● Exercise:
Begin at the line containing "TABLE 4 | Comparison" in the data below and go on through the line containing "Figure 3. Locations", repeating each line exactly; include both ends and no other line.

● Working data:

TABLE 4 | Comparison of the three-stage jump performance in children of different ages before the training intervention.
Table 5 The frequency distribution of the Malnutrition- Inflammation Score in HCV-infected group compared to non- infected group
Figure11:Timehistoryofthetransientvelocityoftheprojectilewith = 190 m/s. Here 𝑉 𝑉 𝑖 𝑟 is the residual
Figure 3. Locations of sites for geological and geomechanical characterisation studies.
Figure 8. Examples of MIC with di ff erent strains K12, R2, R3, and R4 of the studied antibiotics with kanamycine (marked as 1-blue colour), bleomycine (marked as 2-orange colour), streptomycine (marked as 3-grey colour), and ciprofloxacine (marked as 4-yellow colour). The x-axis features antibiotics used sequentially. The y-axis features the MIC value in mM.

---

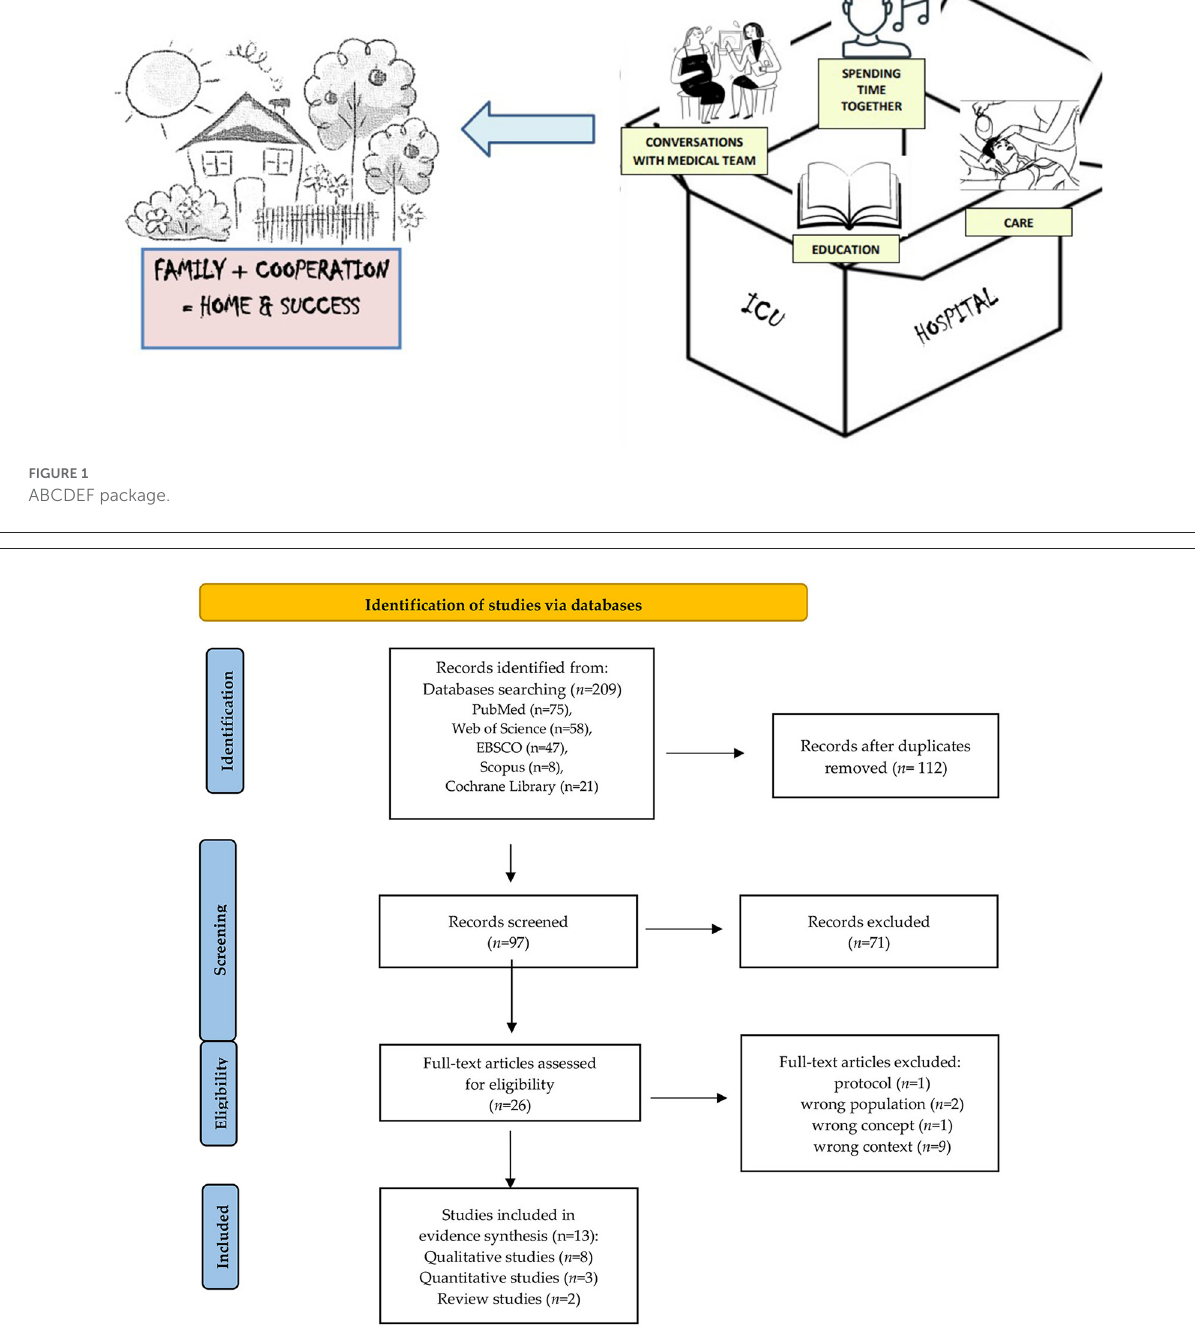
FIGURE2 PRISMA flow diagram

--

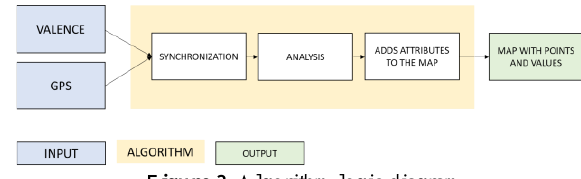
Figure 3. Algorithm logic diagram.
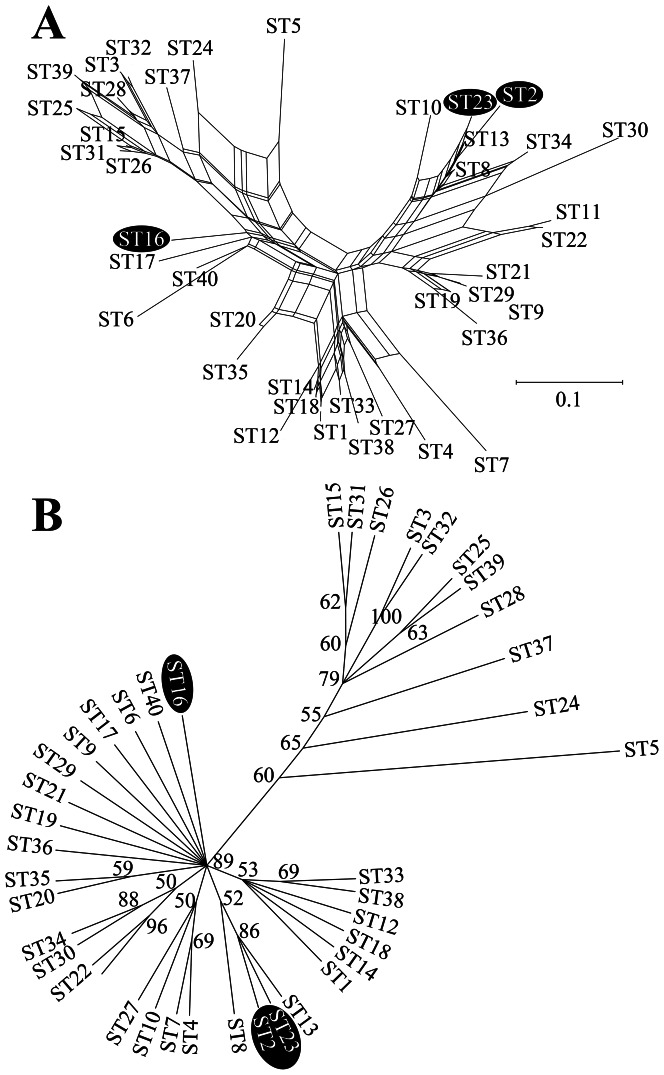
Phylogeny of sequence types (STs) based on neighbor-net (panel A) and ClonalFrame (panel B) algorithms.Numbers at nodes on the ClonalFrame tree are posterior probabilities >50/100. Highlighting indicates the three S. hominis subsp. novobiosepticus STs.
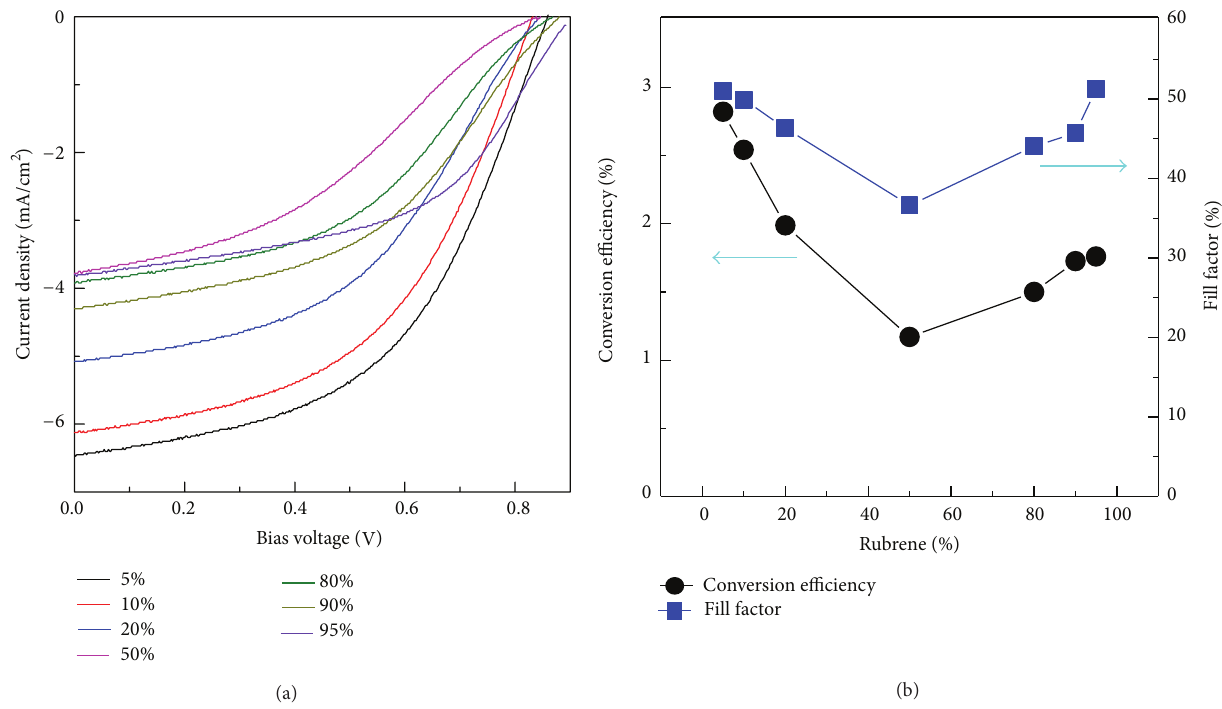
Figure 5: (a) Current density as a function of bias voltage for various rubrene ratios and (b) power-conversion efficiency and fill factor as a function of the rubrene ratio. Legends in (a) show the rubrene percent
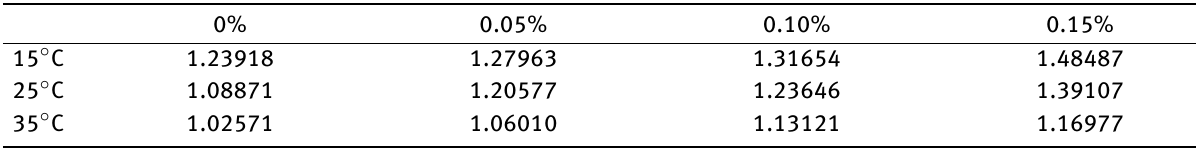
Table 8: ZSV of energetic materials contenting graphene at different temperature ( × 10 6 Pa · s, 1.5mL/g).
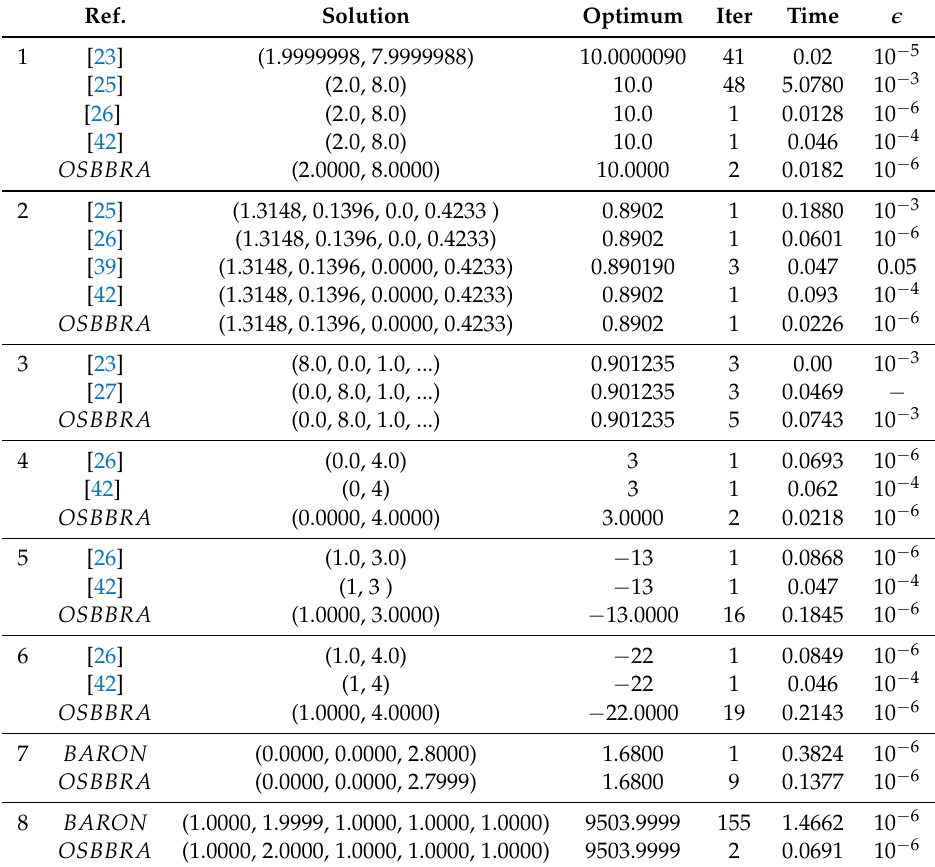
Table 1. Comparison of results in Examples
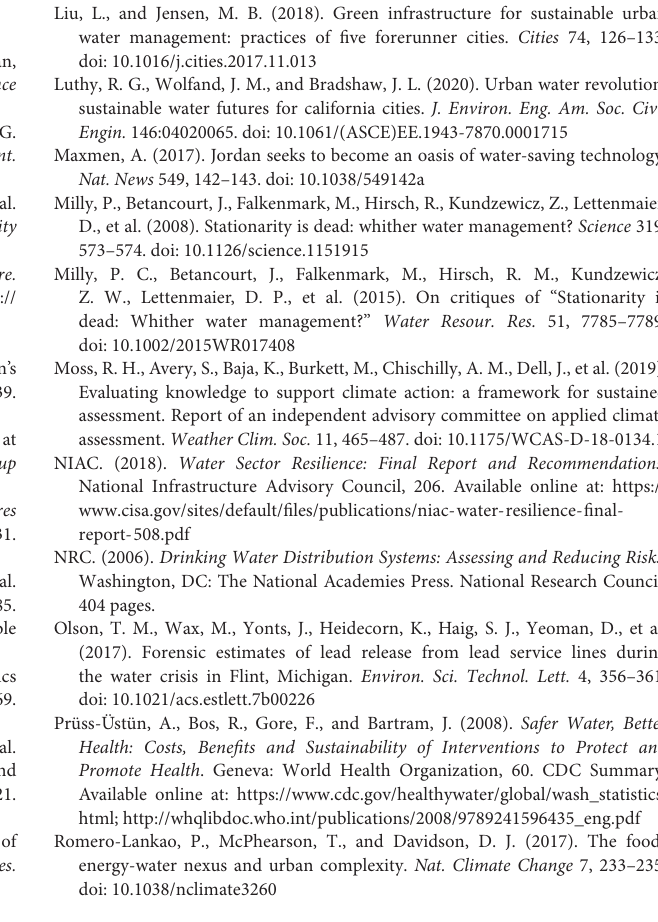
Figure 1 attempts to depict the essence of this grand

● Reply:
TABLE 4 | Comparison of the three-stage jump performance in children of different ages before the training intervention.
Table 5 The frequency distribution of the Malnutrition- Inflammation Score in HCV-infected group compared to non- infected group
Figure11:Timehistoryofthetransientvelocityoftheprojectilewith = 190 m/s. Here 𝑉 𝑉 𝑖 𝑟 is the residual
Figure 3. Locations of sites for geological and geomechanical characterisation studies.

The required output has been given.